=== Source extract ===
Cherry Hill Mall Lost Its Birds, Its Fountain, and Strawbridge's. It Still Gives South Jersey Somewhere to Go

Cherry Hill Mall

The American regional mall had a long run and, for many properties, a well-documented collapse. Anchor stores closed, food courts emptied, and parking lots that once filled on Saturday mornings became studies in underused asphalt. The obituaries wrote themselves.

Cherry Hill Mall did not follow that arc. It is still operating as one of the stronger enclosed malls in the Northeast, with sales productivity figures that most surviving regional malls would find difficult to match.

The reasons are partly locational and partly the result of decisions made under pressure: a $218 million redevelopment that tore out a founding anchor and replaced it with a new one, a long campaign to add restaurants and higher-end tenants, and a willingness to demolish a building that had stood on the property since 1968 to make room for whatever comes next.
=== Information provided ===
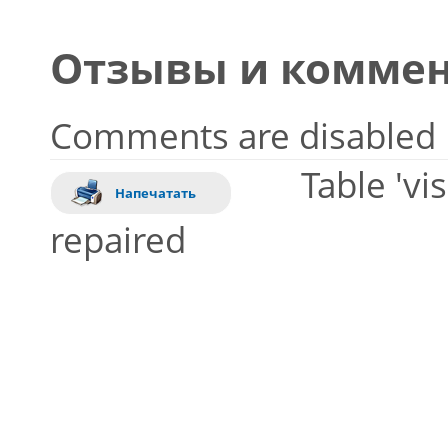
Отзывы и коммен
Comments are disabled
Table 'vi
Напечатать
repaired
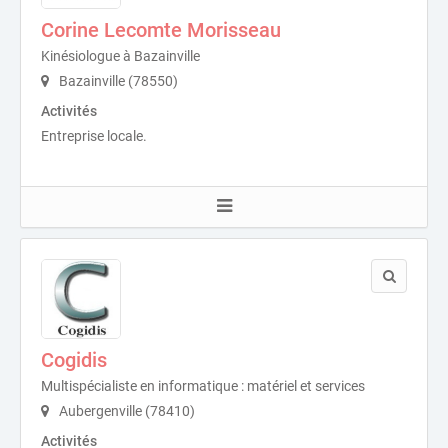
Corine Lecomte Morisseau
Kinésiologue à Bazainville
Bazainville (78550)
Activités
Entreprise locale.
Cogidis
Multispécialiste en informatique : matériel et services
Aubergenville (78410)
Activités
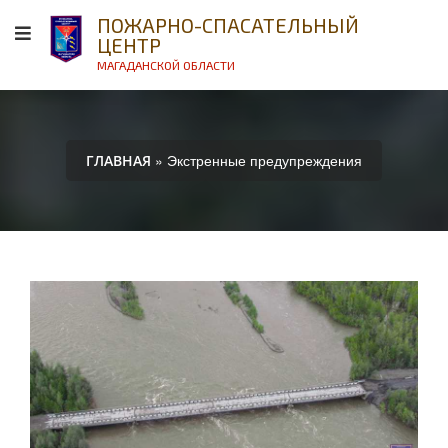
ПОЖАРНО-СПАСАТЕЛЬНЫЙ
ЦЕНТР
МАГАДАНСКОЙ ОБЛАСТИ
» Экстренные предупреждения
ГЛАВНАЯ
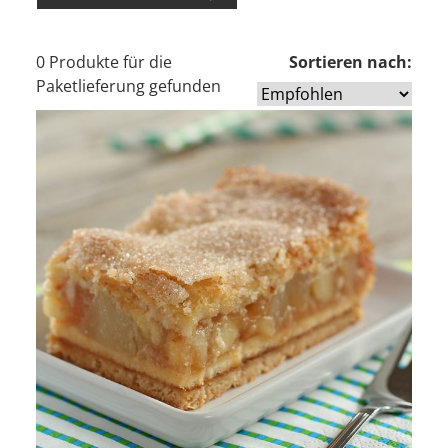
0 Produkte für die
Sortieren nach:
Paketlieferung gefunden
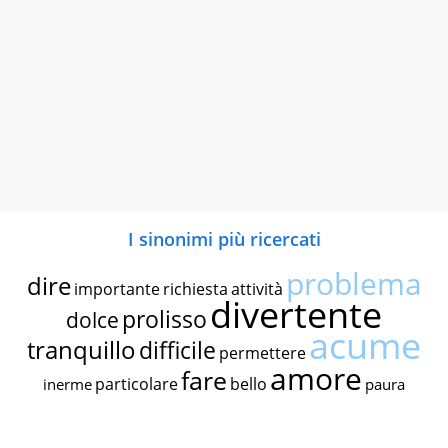
I sinonimi più ricercati
problema
dire
importante
richiesta
attività
divertente
prolisso
dolce
acume
tranquillo
difficile
permettere
amore
fare
particolare
bello
inerme
paura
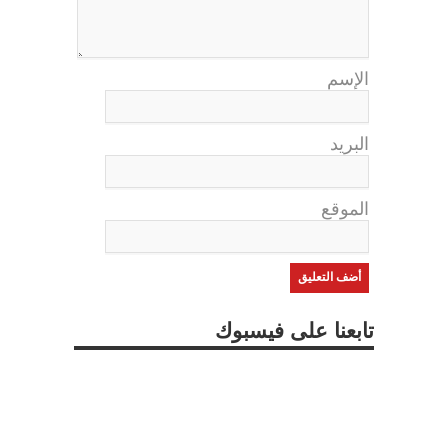
الإسم
البريد
الموقع
تابعنا على فيسبوك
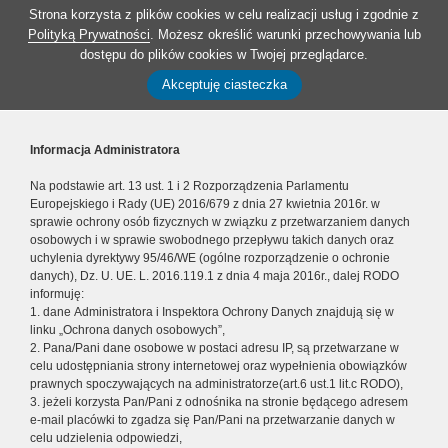
Strona korzysta z plików cookies w celu realizacji usług i zgodnie z
Polityką Prywatności
. Możesz określić warunki przechowywania lub
dostępu do plików cookies w Twojej przeglądarce.
Akceptuję ciasteczka
Informacja Administratora
Na podstawie art. 13 ust. 1 i 2 Rozporządzenia Parlamentu
Europejskiego i Rady (UE) 2016/679 z dnia 27 kwietnia 2016r. w
sprawie ochrony osób fizycznych w związku z przetwarzaniem danych
osobowych i w sprawie swobodnego przepływu takich danych oraz
uchylenia dyrektywy 95/46/WE (ogólne rozporządzenie o ochronie
danych), Dz. U. UE. L. 2016.119.1 z dnia 4 maja 2016r., dalej RODO
informuję:
1. dane Administratora i Inspektora Ochrony Danych znajdują się w
linku „Ochrona danych osobowych”,
2. Pana/Pani dane osobowe w postaci adresu IP, są przetwarzane w
celu udostępniania strony internetowej oraz wypełnienia obowiązków
prawnych spoczywających na administratorze(art.6 ust.1 lit.c RODO),
3. jeżeli korzysta Pan/Pani z odnośnika na stronie będącego adresem
e-mail placówki to zgadza się Pan/Pani na przetwarzanie danych w
celu udzielenia odpowiedzi,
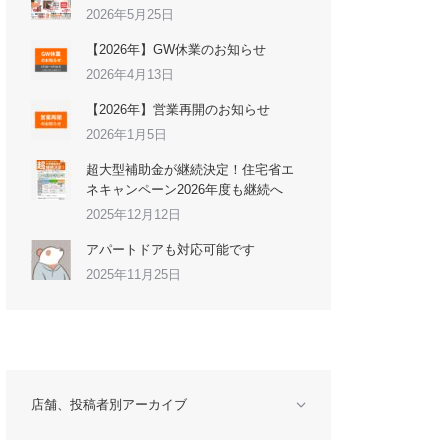
2026年5月25日
【2026年】GW休業のお知らせ
2026年4月13日
【2026年】営業再開のお知らせ
2026年1月5日
超大型補助金が継続決定！住宅省エ
ネキャンペーン2026年度も継続へ
2025年12月12日
アパートドアも対応可能です
2025年11月25日
店舗、投稿者別アーカイブ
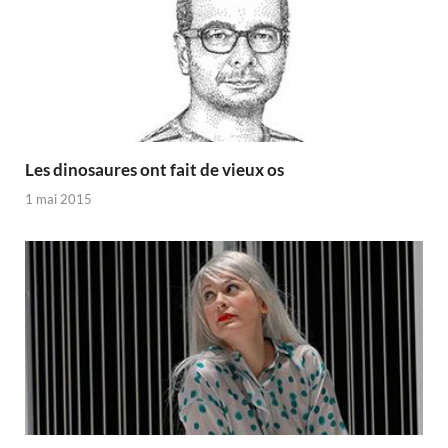
Les dinosaures ont fait de vieux os
1 mai 2015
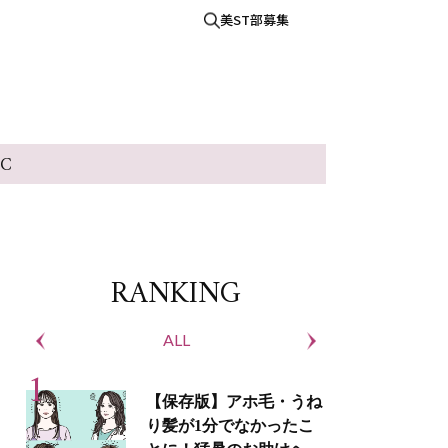
美ST部募集
IC
RANKING
ALL
S
【保存版】アホ毛・うね
り髪が1分でなかったこ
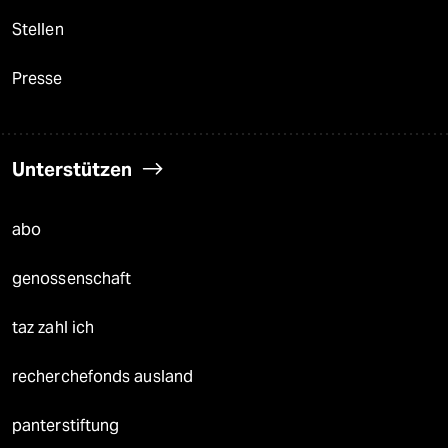
Stellen
Presse
Unterstützen
abo
genossenschaft
taz zahl ich
recherchefonds ausland
panterstiftung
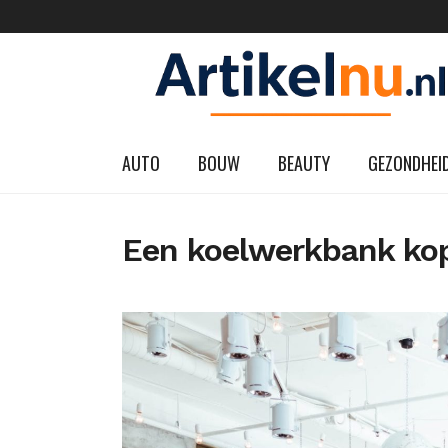
AUTO
BOUW
BEAUTY
GEZONDHEI
Een koelwerkbank kop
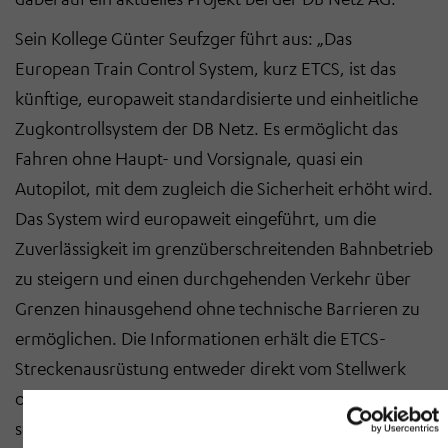
Sein Kollege Günter Seufzger führt aus: „Das
European Train Control System, kurz ETCS, ist das
künftige, europaweit standardisierte und einheitliche
Zugkontrollsystem der DB Netz. Es ermöglicht das
Fahren ohne Haupt- und Vorsignale, quasi ein
Autopilot, mit dem zugleich die Sicherheit erhöht wird.
Das System wird europaweit eingeführt, um die
Zuverlässigkeit im grenzüberschreitenden Bahnbetrieb
zu steigern und einen durchgehenden Verkehr über
Grenzen hinausgehend ohne technische Barrieren zu
ermöglichen. Die Informationen erhält die ETCS-
Streckenausrüstung entweder direkt vom Stellwerk
oder über das GSM-R-System vom Fahrzeug, dem
sogenannten GSM-R-­Mobilfunksystem. Alternativ läuft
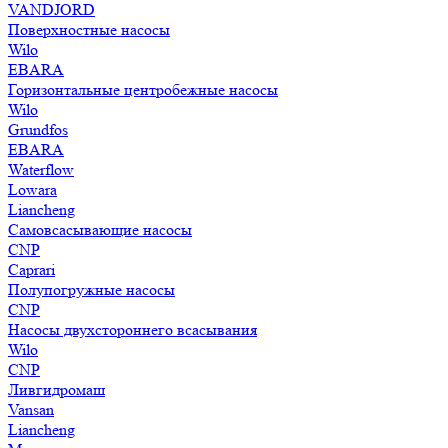
VANDJORD
Поверхностные насосы
Wilo
EBARA
Горизонтальные центробежные насосы
Wilo
Grundfos
EBARA
Waterflow
Lowara
Liancheng
Самовсасывающие насосы
CNP
Caprari
Полупогружные насосы
CNP
Насосы двухстороннего всасывания
Wilo
CNP
Ливгидромаш
Vansan
Liancheng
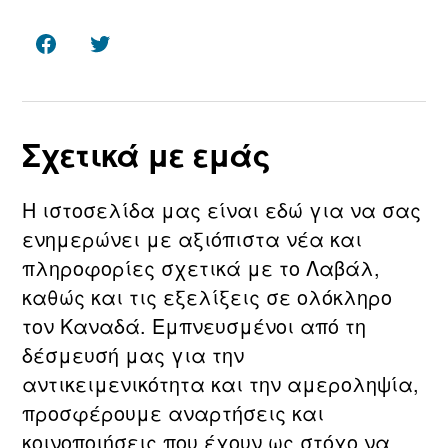
Facebook
Twitter
Σχετικά με εμάς
Η ιστοσελίδα μας είναι εδώ για να σας
ενημερώνει με αξιόπιστα νέα και
πληροφορίες σχετικά με τo Λαβάλ,
καθώς και τις εξελίξεις σε ολόκληρο
τον Καναδά. Εμπνευσμένοι από τη
δέσμευσή μας για την
αντικειμενικότητα και την αμεροληψία,
προσφέρουμε αναρτήσεις και
κοινοποιήσεις που έχουν ως στόχο να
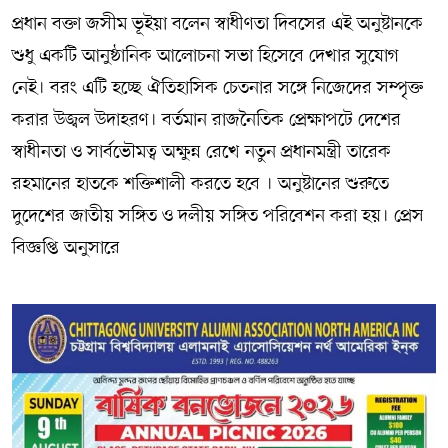
প্রধান বক্তা জসীম ভূইয়া বলেন স্বাধীণতা দিবসের এই অনুষ্টানকে
শুধু একটি আনুষ্ঠানিক আলোচনা সভা হিসেবে দেখার সুযোগ
নেই। বরং এটি হচ্ছে ঐতিহাসিক চেতনার সঙ্গে নিজেদের সম্পৃক্ত
করার উজ্বল উদাহরণ। বর্তমান রাজনৈতিক প্রেক্ষাপটে দেশের
স্বাধীনতা ও সার্বভৌমত্ব অক্ষুন্ন রেখে নতুন প্রধানমন্ত্রী তারেক
রহমানের হাতকে শক্তিশালী করতে হবে । অনুষ্টানের শুরুতে
দুদেশের জাতীয় সঙ্গিত ও দলীয় সঙ্গিত পরিবেশন করা হয়। প্রেস
বিজ্ঞপ্তি অনুসারে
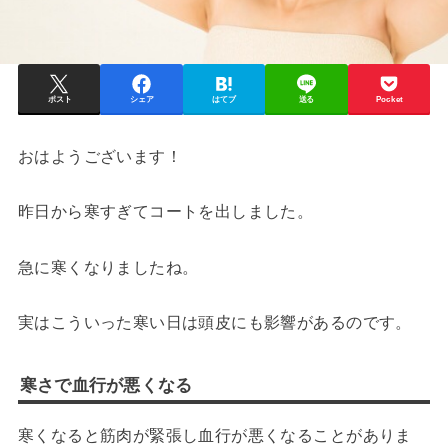
ポスト
シェア
はてブ
送る
Pocket
おはようございます！
昨日から寒すぎてコートを出しました。
急に寒くなりましたね。
実はこういった寒い日は頭皮にも影響があるのです。
寒さで血行が悪くなる
寒くなると筋肉が緊張し血行が悪くなることがありま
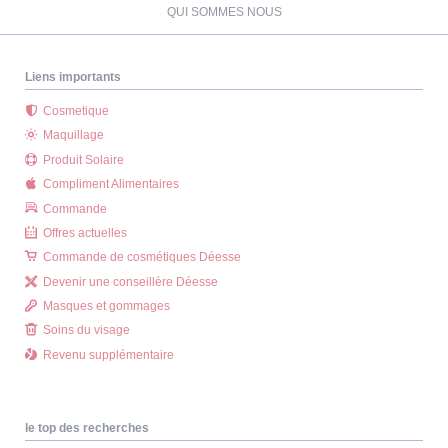
QUI SOMMES NOUS
Liens importants
Cosmetique
Maquillage
Produit Solaire
Compliment Alimentaires
Commande
Offres actuelles
Commande de cosmétiques Déesse
Devenir une conseillère Déesse
Masques et gommages
Soins du visage
Revenu supplémentaire
le top des recherches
===
Please reproduce the Cherry Hill Mall article above word for word, from its headline through its final sentence.

Cherry Hill Mall Lost Its Birds, Its Fountain, and Strawbridge's. It Still Gives South Jersey Somewhere to Go

Cherry Hill Mall

The American regional mall had a long run and, for many properties, a well-documented collapse. Anchor stores closed, food courts emptied, and parking lots that once filled on Saturday mornings became studies in underused asphalt. The obituaries wrote themselves.

Cherry Hill Mall did not follow that arc. It is still operating as one of the stronger enclosed malls in the Northeast, with sales productivity figures that most surviving regional malls would find difficult to match.

The reasons are partly locational and partly the result of decisions made under pressure: a $218 million redevelopment that tore out a founding anchor and replaced it with a new one, a long campaign to add restaurants and higher-end tenants, and a willingness to demolish a building that had stood on the property since 1968 to make room for whatever comes next.